Findings demonstrate that passive smartphone sensing combined with machine learning can predict within-person elevations in negative affect among individuals with SMI better than chance, without requiring burdensome self-report beyond a daily brief survey. Random forest and the personalized ensemble achieved the strongest performance, particularly for loneliness, suggesting non-linearities and interactions among passive features are informative. GPS-based mobility/location signals were the most influential predictors overall, though person-specific heterogeneity in predictive patterns was substantial, reinforcing the value of individualized models. At the same time, personalized ensembles that borrow information across participants further improved accuracy, implying shared cross-individual structure that can be leveraged when individual data are limited. These capabilities could enable just-in-time smartphone-delivered interventions triggered by predicted HNA states and tailored to detected behavioral patterns (e.g., increased time at home with reduced social contact or adverse sleep changes).

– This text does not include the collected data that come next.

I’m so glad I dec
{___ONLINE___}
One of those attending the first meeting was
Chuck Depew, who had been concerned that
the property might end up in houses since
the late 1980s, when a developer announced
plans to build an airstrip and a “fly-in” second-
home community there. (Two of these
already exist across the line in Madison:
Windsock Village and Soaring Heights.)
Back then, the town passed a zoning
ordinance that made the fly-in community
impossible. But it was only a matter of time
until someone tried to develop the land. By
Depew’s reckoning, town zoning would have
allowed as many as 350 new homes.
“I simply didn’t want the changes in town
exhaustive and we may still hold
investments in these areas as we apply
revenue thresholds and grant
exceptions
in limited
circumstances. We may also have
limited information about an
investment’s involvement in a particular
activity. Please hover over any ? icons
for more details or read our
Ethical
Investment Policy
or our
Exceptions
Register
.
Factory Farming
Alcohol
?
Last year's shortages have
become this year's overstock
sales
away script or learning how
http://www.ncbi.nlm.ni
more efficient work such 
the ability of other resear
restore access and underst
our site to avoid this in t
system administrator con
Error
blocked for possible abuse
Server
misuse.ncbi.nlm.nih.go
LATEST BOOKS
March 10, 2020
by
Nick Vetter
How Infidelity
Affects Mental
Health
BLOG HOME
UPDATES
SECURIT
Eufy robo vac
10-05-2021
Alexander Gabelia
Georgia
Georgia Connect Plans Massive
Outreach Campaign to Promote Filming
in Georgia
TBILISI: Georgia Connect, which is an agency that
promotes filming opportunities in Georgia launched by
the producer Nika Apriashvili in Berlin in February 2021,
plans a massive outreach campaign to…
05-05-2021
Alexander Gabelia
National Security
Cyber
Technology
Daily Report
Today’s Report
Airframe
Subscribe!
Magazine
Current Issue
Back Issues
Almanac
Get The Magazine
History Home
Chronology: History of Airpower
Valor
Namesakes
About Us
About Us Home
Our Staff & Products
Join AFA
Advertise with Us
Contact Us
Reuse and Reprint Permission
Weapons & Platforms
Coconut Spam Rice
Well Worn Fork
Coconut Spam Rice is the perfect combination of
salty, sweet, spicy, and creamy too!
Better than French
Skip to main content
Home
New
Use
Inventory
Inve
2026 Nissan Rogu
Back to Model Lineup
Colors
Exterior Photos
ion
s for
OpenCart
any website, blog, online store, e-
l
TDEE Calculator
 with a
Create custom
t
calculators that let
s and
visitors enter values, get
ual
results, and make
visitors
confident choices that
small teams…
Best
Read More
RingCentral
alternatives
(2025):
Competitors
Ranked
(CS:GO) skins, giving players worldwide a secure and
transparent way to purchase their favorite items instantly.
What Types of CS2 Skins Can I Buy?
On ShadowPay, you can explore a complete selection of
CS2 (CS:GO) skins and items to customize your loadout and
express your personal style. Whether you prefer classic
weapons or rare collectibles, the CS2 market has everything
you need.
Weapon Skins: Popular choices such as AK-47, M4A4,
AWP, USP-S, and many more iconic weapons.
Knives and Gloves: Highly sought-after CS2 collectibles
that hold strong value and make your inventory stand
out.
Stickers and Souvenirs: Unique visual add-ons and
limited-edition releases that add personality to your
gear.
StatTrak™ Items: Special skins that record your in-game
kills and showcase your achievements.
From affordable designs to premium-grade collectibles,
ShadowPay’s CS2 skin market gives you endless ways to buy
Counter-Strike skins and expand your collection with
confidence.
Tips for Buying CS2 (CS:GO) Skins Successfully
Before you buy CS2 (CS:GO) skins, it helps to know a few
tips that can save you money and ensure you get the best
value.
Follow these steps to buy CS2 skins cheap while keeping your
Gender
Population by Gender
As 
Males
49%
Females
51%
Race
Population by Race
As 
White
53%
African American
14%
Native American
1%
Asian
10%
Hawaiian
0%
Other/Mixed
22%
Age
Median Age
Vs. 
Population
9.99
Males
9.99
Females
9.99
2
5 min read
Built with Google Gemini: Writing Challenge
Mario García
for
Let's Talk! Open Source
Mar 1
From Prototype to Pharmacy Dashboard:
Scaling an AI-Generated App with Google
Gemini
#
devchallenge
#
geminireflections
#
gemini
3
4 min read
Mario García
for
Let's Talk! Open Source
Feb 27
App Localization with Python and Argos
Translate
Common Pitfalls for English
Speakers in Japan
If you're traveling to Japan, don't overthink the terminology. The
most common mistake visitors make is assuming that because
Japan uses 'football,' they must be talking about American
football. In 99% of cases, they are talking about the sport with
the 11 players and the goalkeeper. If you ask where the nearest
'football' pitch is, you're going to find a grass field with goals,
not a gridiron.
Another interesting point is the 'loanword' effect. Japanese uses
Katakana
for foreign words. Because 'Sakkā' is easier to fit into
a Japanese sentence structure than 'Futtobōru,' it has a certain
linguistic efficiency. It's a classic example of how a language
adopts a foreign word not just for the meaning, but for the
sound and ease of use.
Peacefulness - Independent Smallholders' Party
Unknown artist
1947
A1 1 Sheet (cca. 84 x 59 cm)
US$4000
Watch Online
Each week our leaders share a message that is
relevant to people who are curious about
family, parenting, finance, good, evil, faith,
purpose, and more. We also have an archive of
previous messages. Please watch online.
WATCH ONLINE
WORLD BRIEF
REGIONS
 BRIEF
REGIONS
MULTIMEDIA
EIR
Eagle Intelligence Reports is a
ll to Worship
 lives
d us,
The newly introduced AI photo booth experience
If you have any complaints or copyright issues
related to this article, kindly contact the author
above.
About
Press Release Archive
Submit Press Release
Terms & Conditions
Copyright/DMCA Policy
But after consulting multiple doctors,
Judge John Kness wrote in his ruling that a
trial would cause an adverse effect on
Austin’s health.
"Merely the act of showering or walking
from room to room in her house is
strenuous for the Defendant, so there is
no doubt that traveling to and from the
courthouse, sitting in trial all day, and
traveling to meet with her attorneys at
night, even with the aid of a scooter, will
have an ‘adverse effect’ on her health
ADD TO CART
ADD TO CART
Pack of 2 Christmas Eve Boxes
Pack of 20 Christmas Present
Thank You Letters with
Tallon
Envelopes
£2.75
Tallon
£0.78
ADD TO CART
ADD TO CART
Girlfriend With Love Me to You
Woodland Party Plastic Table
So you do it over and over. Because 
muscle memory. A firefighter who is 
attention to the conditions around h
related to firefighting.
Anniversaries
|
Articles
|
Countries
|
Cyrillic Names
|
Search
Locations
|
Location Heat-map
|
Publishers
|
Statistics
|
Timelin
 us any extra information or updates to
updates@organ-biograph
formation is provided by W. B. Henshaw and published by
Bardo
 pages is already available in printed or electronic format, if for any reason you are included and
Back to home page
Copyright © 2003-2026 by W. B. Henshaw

This study shows that long-term, multimodal passive sensing combined with personalized ensemble machine learning can accurately predict daily states of heightened negative affect in individuals with SMI. GPS-derived mobility features were especially informative, and personalized ensembles outperformed both simpler mixed-effects models and purely idiographic models. The work supports the feasibility of deploying just-in-time, smartphone-delivered interventions triggered by predictive models to mitigate negative affect in real time. Future research should increase sampling density of affect (multiple times per day), incorporate richer passive features (e.g., call/text metadata, social media patterns), expand sample sizes to enhance generalizability and clustering reliability, refine dimensionality reduction beyond PCA, reduce wearable data missingness, and prospectively test the clinical impact of algorithm-triggered interventions.

• Affect was assessed once daily; more frequent EMA could capture intra-day variability.
• Additional smartphone features (e.g., call/text metadata, social media use) were not included and may improve predictions.
• Although within-person analyses used many time points per participant, the between-subject sample size was modest.
• Generalizability may be limited due to recruitment via clinical divisions and advertisement, potentially introducing selection bias.
• Small sample size reduces reliability of clustering based on feature importance.
• PCA may not have been the optimal dimensionality reduction method, as models using only PCs underperformed compared to those combining PCs with raw features.
• Wrist-worn actigraphy had high missingness, limiting its contribution to primary analyses (results reported in supplement).